Wednesday, 14 May 2014

Difficult, but good

Writing. Parenting. Change.

I’ve wanted to sit and write all week, but somehow when the opportunity arrives it’s so difficult to do. Where do I start? It’s been so long, there’s too much to catch up on, so I’m just going to leap off into the "now". Thank you to everyone who’s encouraged me to start writing again, and to those who have inspired me during these months of blog-silence.

We’ve just changed our routines. I've been back at work for a year, following a career break while the boys were little. For Westboy, the time at the childminder’s after school was the final straw. Both boys were beyond tired by the time I picked them up at 5.30pm. We headed home through tears and tantrums, to a frenzied scramble getting tea ready. I wanted to meet their need to reconnect, but whatever I tried was sabotaged by the inevitable meltdowns of tired, hungry children. Half of my week was characterised by the intensity of juggling work and family, and half of it was spent getting organised, giving my boys the attention they needed, and recovering.

After several months of thinking and talking about it, I switched to doing the same hours, but over 4 days, so that I could pick Westboy up from school and Westbaby* from preschool or the childminder’s. The boys (especially Westboy) were really excited about this change. It looked like it was the answer to the working mum conundrum. Despite my apprehension, I was looking forward to spending more time with my boys and having a more balanced family-life.

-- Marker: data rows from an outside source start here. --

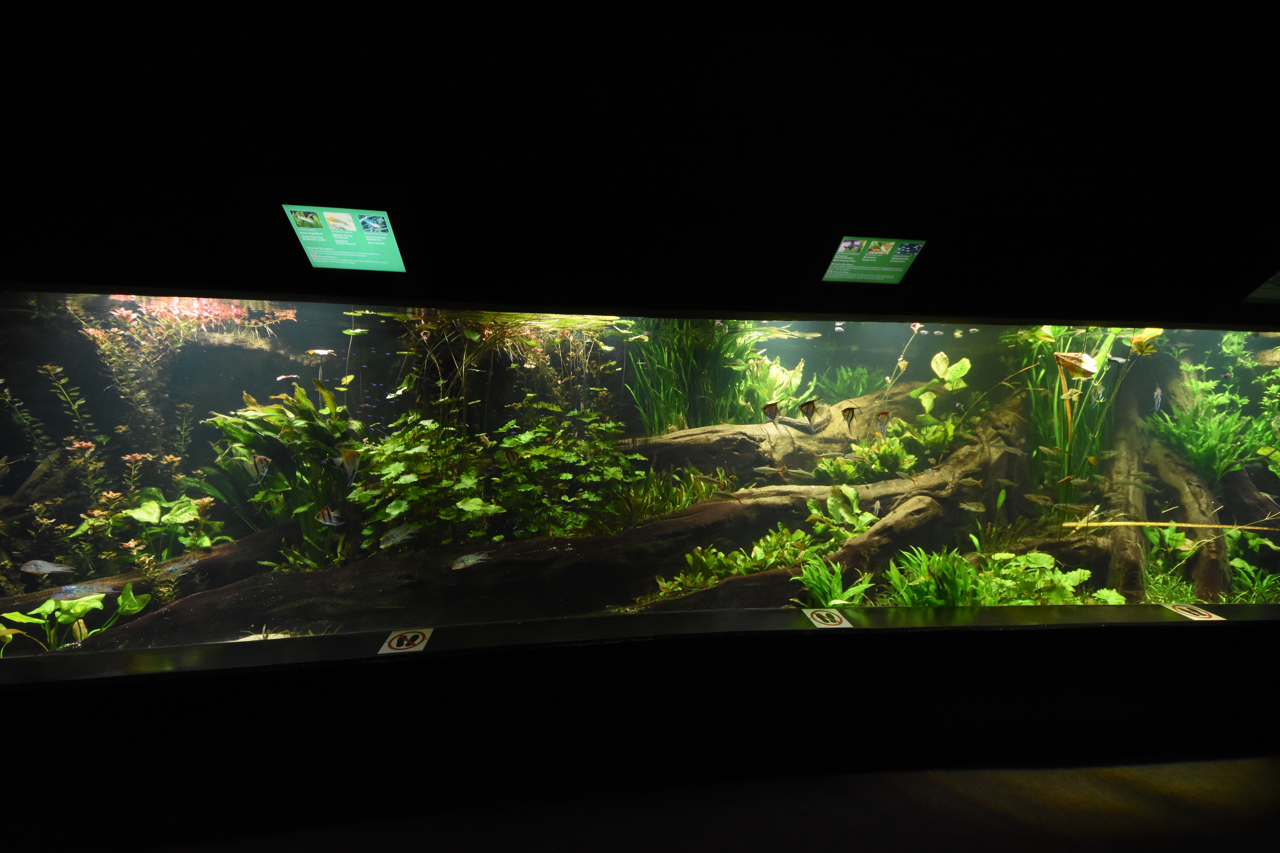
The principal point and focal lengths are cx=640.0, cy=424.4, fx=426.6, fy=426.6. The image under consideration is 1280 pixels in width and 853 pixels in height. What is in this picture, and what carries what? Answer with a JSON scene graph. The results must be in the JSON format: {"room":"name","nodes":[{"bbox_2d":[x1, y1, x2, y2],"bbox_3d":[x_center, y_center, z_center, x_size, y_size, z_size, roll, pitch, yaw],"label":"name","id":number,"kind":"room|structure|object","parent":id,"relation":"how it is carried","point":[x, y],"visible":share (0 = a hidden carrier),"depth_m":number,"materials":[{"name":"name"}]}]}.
{"room":"museum","nodes":[
{"label":"museum","id":0,"kind":"room"},
{"bbox_2d":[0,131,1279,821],"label":"wall","id":1,"kind":"structure","parent":0,"point":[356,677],"depth_m":1.81,"materials":[{"name":"black paint"}]},
{"bbox_2d":[0,602,1279,686],"bbox_3d":[0.809,0.873,1.784,7.379,0.051,0.423,0,4,-5],"label":"window ledge","id":2,"kind":"object","parent":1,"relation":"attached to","point":[144,665],"visible":0.86,"depth_m":1.71,"materials":[{"name":"black glass"}]},
{"bbox_2d":[378,627,431,653],"bbox_3d":[-0.887,0.815,1.611,0.159,0.016,0.151,0,4,-5],"label":"sign","id":3,"kind":"object","parent":2,"relation":"on","point":[394,643],"visible":0.95,"depth_m":1.60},
{"bbox_2d":[802,607,852,628],"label":"warning sign","id":4,"kind":"object","parent":2,"relation":"on","point":[822,613],"visible":0.98,"depth_m":1.75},
{"bbox_2d":[1167,602,1224,621],"bbox_3d":[2.456,0.828,1.891,0.141,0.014,0.099,1,4,8],"label":"label","id":5,"kind":"object","parent":2,"relation":"on","point":[1191,615],"visible":0.98,"depth_m":1.89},
{"bbox_2d":[0,289,1279,663],"bbox_3d":[0.454,0.144,2.580,7.937,1.401,2.106,0,4,-5],"label":"aquarium","id":6,"kind":"object","parent":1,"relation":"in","point":[777,341],"visible":0.58,"depth_m":1.85,"materials":[{"name":"glass"}]},
{"bbox_2d":[18,558,75,575],"bbox_3d":[-2.722,0.655,1.955,0.235,0.075,0.045,0,4,-5],"label":"fish","id":7,"kind":"object","parent":6,"relation":"in","point":[51,568],"visible":0.97,"depth_m":1.94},
{"bbox_2d":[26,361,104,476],"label":"plant","id":8,"kind":"object","parent":6,"relation":"in","point":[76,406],"visible":0.73,"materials":[{"name":"green plant"}]},
{"bbox_2d":[0,585,150,653],"bbox_3d":[-2.635,0.922,1.966,0.528,0.317,0.483,0,4,-5],"label":"plant","id":9,"kind":"object","parent":6,"relation":"in","point":[78,605],"visible":0.7,"depth_m":1.94,"materials":[{"name":"green plant"}]},
{"bbox_2d":[49,581,117,600],"bbox_3d":[-2.323,0.693,1.777,0.249,0.074,0.053,-1,4,-15],"label":"fish","id":10,"kind":"object","parent":6,"relation":"in","point":[68,588],"visible":0.89,"depth_m":1.77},
{"bbox_2d":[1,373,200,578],"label":"plant","id":11,"kind":"object","parent":6,"relation":"in","point":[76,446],"visible":0.77,"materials":[{"name":"green plant"}]},
{"bbox_2d":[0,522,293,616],"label":"log","id":12,"kind":"object","parent":6,"relation":"in","point":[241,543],"visible":0.45,"depth_m":2.36,"materials":[{"name":"brown wood"}]},
{"bbox_2d":[70,485,224,569],"bbox_3d":[-2.627,0.579,2.300,0.659,0.467,0.569,0,4,-5],"label":"leafy plant","id":13,"kind":"object","parent":6,"relation":"in","point":[131,511],"visible":0.77,"depth_m":2.25,"materials":[{"name":"green plant"}]},
{"bbox_2d":[156,554,199,575],"bbox_3d":[-2.097,0.638,1.948,0.064,0.072,0.132,3,5,31],"label":"fish","id":14,"kind":"object","parent":6,"relation":"in","point":[174,568],"visible":0.91,"depth_m":1.94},
{"bbox_2d":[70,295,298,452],"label":"plant","id":15,"kind":"object","parent":6,"relation":"in","point":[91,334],"visible":0.63,"depth_m":2.63,"materials":[{"name":"plant"}]},
{"bbox_2d":[251,453,270,482],"bbox_3d":[-1.900,0.212,2.130,0.092,0.132,0.063,2,5,24],"label":"fish","id":16,"kind":"object","parent":6,"relation":"in","point":[259,458],"visible":0.95,"depth_m":2.12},
{"bbox_2d":[194,378,356,563],"bbox_3d":[-2.122,0.279,2.602,1.007,1.083,0.861,0,4,-5],"label":"plant","id":17,"kind":"object","parent":6,"relation":"in","point":[301,397],"visible":0.68,"depth_m":2.48,"materials":[{"name":"green plant"}]},
{"bbox_2d":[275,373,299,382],"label":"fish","id":18,"kind":"object","parent":6,"relation":"in","point":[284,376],"visible":0.94,"depth_m":2.61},
{"bbox_2d":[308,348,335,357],"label":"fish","id":19,"kind":"object","parent":6,"relation":"in","point":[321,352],"visible":0.96,"depth_m":2.49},
{"bbox_2d":[315,506,345,526],"bbox_3d":[-1.546,0.454,2.124,0.172,0.098,0.038,1,4,9],"label":"fish","id":20,"kind":"object","parent":6,"relation":"in","point":[327,521],"visible":0.97,"depth_m":2.11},
{"bbox_2d":[334,447,361,483],"bbox_3d":[-1.397,0.196,2.039,0.105,0.160,0.082,2,5,25],"label":"fish","id":21,"kind":"object","parent":6,"relation":"in","point":[347,454],"visible":0.96,"depth_m":2.03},
{"bbox_2d":[379,522,421,547],"bbox_3d":[-1.181,0.546,2.099,0.183,0.106,0.064,-3,6,-42],"label":"fish","id":22,"kind":"object","parent":6,"relation":"in","point":[397,538],"visible":0.98,"depth_m":2.09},
{"bbox_2d":[450,550,491,570],"bbox_3d":[-0.848,0.680,2.129,0.236,0.085,0.048,-1,4,-20],"label":"fish","id":23,"kind":"object","parent":6,"relation":"in","point":[469,560],"visible":0.97,"depth_m":2.12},
{"bbox_2d":[353,399,644,549],"bbox_3d":[-0.881,0.265,2.732,1.685,0.945,0.980,0,4,-5],"label":"leafy plant","id":24,"kind":"object","parent":6,"relation":"in","point":[539,451],"visible":0.81,"depth_m":2.57,"materials":[{"name":"green plant"}]},
{"bbox_2d":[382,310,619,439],"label":"plant","id":25,"kind":"object","parent":6,"relation":"in","point":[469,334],"visible":0.51,"depth_m":2.88,"materials":[{"name":"green plant"}]},
{"bbox_2d":[77,423,1015,649],"bbox_3d":[0.098,0.540,2.852,6.281,1.687,1.396,0,4,-5],"label":"log","id":26,"kind":"object","parent":6,"relation":"in","point":[727,508],"visible":0.59,"depth_m":2.54,"materials":[{"name":"wood"}]},
{"bbox_2d":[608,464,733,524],"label":"plant","id":27,"kind":"object","parent":6,"relation":"in","point":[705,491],"visible":0.58,"depth_m":2.76,"materials":[{"name":"green plant"}]},
{"bbox_2d":[620,320,758,434],"bbox_3d":[0.466,-0.460,3.585,1.456,1.331,1.327,0,4,-5],"label":"grass plant","id":28,"kind":"object","parent":6,"relation":"in","point":[670,404],"visible":0.54,"depth_m":3.45,"materials":[{"name":"green plant"}]},
{"bbox_2d":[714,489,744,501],"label":"fish","id":29,"kind":"object","parent":6,"relation":"in","point":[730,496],"visible":0.99,"depth_m":2.46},
{"bbox_2d":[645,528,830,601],"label":"plant","id":30,"kind":"object","parent":6,"relation":"in","point":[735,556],"visible":0.61,"depth_m":2.43,"materials":[{"name":"green plant"}]},
{"bbox_2d":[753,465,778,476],"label":"fish","id":31,"kind":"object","parent":6,"relation":"in","point":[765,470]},
{"bbox_2d":[761,401,779,423],"bbox_3d":[0.786,-0.063,2.563,0.133,0.134,0.049,-2,5,-30],"label":"fish","id":32,"kind":"object","parent":6,"relation":"in","point":[770,406],"visible":0.98,"depth_m":2.56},
{"bbox_2d":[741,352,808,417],"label":"plant","id":33,"kind":"object","parent":6,"relation":"in","point":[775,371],"visible":0.53,"depth_m":3.64,"materials":[{"name":"green plant"}]},
{"bbox_2d":[622,381,961,480],"bbox_3d":[1.540,0.182,4.036,4.426,1.264,1.131,0,4,-5],"label":"log","id":34,"kind":"object","parent":6,"relation":"in","point":[679,434],"visible":0.64,"depth_m":3.69,"materials":[{"name":"wood"}]},
{"bbox_2d":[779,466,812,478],"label":"fish","id":35,"kind":"object","parent":6,"relation":"in","point":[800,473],"visible":0.98,"depth_m":2.73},
{"bbox_2d":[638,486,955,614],"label":"log","id":36,"kind":"object","parent":6,"relation":"in","point":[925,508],"visible":0.61,"depth_m":2.62,"materials":[{"name":"wood"}]},
{"bbox_2d":[798,398,817,423],"bbox_3d":[0.978,-0.074,2.498,0.156,0.141,0.054,-2,5,-26],"label":"fish","id":37,"kind":"object","parent":6,"relation":"in","point":[813,404],"visible":0.97,"depth_m":2.49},
{"bbox_2d":[791,555,877,609],"bbox_3d":[1.013,0.851,2.241,0.473,0.296,0.444,0,4,-5],"label":"plant","id":38,"kind":"object","parent":6,"relation":"in","point":[837,595],"visible":0.7,"depth_m":2.25,"materials":[{"name":"green plant"}]},
{"bbox_2d":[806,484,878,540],"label":"plant","id":39,"kind":"object","parent":6,"relation":"in","point":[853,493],"visible":0.71,"depth_m":2.75,"materials":[{"name":"green plant"}]},
{"bbox_2d":[840,406,857,432],"bbox_3d":[1.230,-0.026,2.529,0.158,0.144,0.049,-2,5,-33],"label":"fish","id":40,"kind":"object","parent":6,"relation":"in","point":[850,409],"visible":0.97,"depth_m":2.52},
{"bbox_2d":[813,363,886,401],"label":"plant","id":41,"kind":"object","parent":6,"relation":"in","point":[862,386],"visible":0.57,"depth_m":4.04,"materials":[{"name":"green plant"}]},
{"bbox_2d":[874,410,890,437],"bbox_3d":[1.434,0.003,2.536,0.159,0.143,0.044,-2,5,-31],"label":"fish","id":42,"kind":"object","parent":6,"relation":"in","point":[882,419],"visible":0.97,"depth_m":2.53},
{"bbox_2d":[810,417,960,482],"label":"plant","id":43,"kind":"object","parent":6,"relation":"in","point":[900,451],"visible":0.66,"depth_m":3.10,"materials":[{"name":"green plant"}]},
{"bbox_2d":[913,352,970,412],"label":"plant","id":44,"kind":"object","parent":6,"relation":"in","point":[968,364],"visible":0.88,"depth_m":3.44,"materials":[{"name":"green plant"}]},
{"bbox_2d":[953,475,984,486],"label":"fish","id":45,"kind":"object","parent":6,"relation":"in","point":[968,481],"visible":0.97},
{"bbox_2d":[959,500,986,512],"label":"fish","id":46,"kind":"object","parent":6,"relation":"in","point":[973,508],"visible":0.98,"depth_m":2.72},
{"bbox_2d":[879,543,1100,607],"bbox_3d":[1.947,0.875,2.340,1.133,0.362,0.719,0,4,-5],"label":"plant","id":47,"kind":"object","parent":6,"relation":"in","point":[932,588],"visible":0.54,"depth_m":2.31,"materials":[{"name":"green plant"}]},
{"bbox_2d":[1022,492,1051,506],"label":"fish","id":48,"kind":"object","parent":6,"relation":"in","point":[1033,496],"visible":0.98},
{"bbox_2d":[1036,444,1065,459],"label":"fish","id":49,"kind":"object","parent":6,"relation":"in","point":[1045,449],"visible":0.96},
{"bbox_2d":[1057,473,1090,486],"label":"fish","id":50,"kind":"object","parent":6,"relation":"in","point":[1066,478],"visible":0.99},
{"bbox_2d":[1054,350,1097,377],"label":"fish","id":51,"kind":"object","parent":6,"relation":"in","point":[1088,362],"visible":0.95,"depth_m":2.57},
{"bbox_2d":[1021,327,1146,513],"bbox_3d":[3.064,-0.119,3.020,1.028,1.600,0.977,0,4,-5],"label":"plant","id":52,"kind":"object","parent":6,"relation":"in","point":[1086,391],"visible":0.43,"depth_m":2.95,"materials":[{"name":"green plant"}]},
{"bbox_2d":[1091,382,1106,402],"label":"fish","id":53,"kind":"object","parent":6,"relation":"in","point":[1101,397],"visible":0.91,"depth_m":2.70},
{"bbox_2d":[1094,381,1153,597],"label":"log","id":54,"kind":"object","parent":6,"relation":"in","point":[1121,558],"visible":0.66,"depth_m":2.87,"materials":[{"name":"wood"}]},
{"bbox_2d":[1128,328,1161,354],"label":"leaf","id":55,"kind":"object","parent":6,"relation":"in","point":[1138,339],"visible":0.86,"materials":[{"name":"yellow plant"}]},
{"bbox_2d":[1151,386,1163,412],"bbox_3d":[3.433,-0.168,2.839,0.147,0.157,0.040,-2,5,-35],"label":"fish","id":56,"kind":"object","parent":6,"relation":"in","point":[1158,394],"visible":0.89,"depth_m":2.82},
{"bbox_2d":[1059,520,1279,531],"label":"bamboo stalk","id":57,"kind":"object","parent":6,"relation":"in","point":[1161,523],"visible":0.97,"depth_m":2.71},
{"bbox_2d":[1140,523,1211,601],"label":"plant","id":58,"kind":"object","parent":6,"relation":"in","point":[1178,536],"visible":0.63,"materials":[{"name":"green plant"}]},
{"bbox_2d":[1133,417,1231,599],"bbox_3d":[3.806,0.425,3.118,0.595,1.719,1.040,0,4,-5],"label":"log","id":59,"kind":"object","parent":6,"relation":"in","point":[1211,560],"visible":0.6,"depth_m":2.94,"materials":[{"name":"wood"}]},
{"bbox_2d":[1148,356,1278,484],"bbox_3d":[4.095,-0.005,2.970,1.012,1.035,0.781,0,4,-5],"label":"plant","id":60,"kind":"object","parent":6,"relation":"in","point":[1191,454],"visible":0.76,"depth_m":2.93,"materials":[{"name":"green plant"}]},
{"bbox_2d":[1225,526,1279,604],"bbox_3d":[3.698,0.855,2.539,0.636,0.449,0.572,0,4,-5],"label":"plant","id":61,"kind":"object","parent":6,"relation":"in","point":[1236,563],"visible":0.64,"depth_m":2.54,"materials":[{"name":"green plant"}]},
{"bbox_2d":[0,0,1279,324],"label":"wall","id":62,"kind":"structure","parent":0,"point":[116,279],"depth_m":1.44,"materials":[{"name":"black paint"}]},
{"bbox_2d":[284,203,406,275],"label":"information screen","id":63,"kind":"object","parent":62,"relation":"attached to","point":[391,250],"visible":0.99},
{"bbox_2d":[823,234,925,284],"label":"information screen","id":64,"kind":"object","parent":62,"relation":"in","point":[853,242],"visible":0.99,"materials":[{"name":"green"}]},
{"bbox_2d":[1241,269,1279,303],"bbox_3d":[2.951,-0.650,1.859,0.584,0.231,0.081,0,4,-5],"label":"information screen","id":65,"kind":"object","parent":62,"relation":"in","point":[1273,292],"visible":1,"depth_m":1.88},
{"bbox_2d":[13,740,1279,852],"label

We started the new term with high hopes. They quickly evaporated. It was awful. I wondered what I’d done and if I could switch straight back to working full days. The children I picked up from school were whiny and demanding. Everything I did was wrong: if we went home, they wanted to go out. If I took them to the park, it was the wrong park. They wanted a snack, but not THAT snack. A trip to a café for a treat sparked-off demands to go to a café every day, and (my personal favourite) a request to go to a cafe in Morocco to eat bread like Jesus ate with his disciples....(?!)

There were some good moments, but overall it was a daily how-long-is-it-until-bedtime squabbling mess that left us all unravelled.

After a bit of grumbling about how hard it was and visits to 5 different parks in a week, I realised something.

The problem (as ever) was with my expectations.

I realised that if something is not immediately satisfying and enjoyable, it still might be important and worth doing. And it doesn’t just matter what I do, but how I do it. Whether I am there gladly or reluctantly, fully present and ready to listen or still preoccupied with work, intentionally preparing or hoping I can wing-it. Those transition times between school and home need careful handling.

So, I’m sticking with it. I’m finding ways to work more efficiently within a shorter day, planning our time after school, being intentional in engaging with them rather than tuning-out, budgeting to take the boys to cafes (but probably just in the UK), and seeing this time as an investment that I've chosen to make. 

I’m learning to celebrate the “difficult but good”. 

The decisions that are difficult, but feel like the right thing to do. 

The beauty in this messy, imperfect, everyday.

*He is no longer a baby, but for blog-consistency I’m going to keep calling him that until I think of an alternative.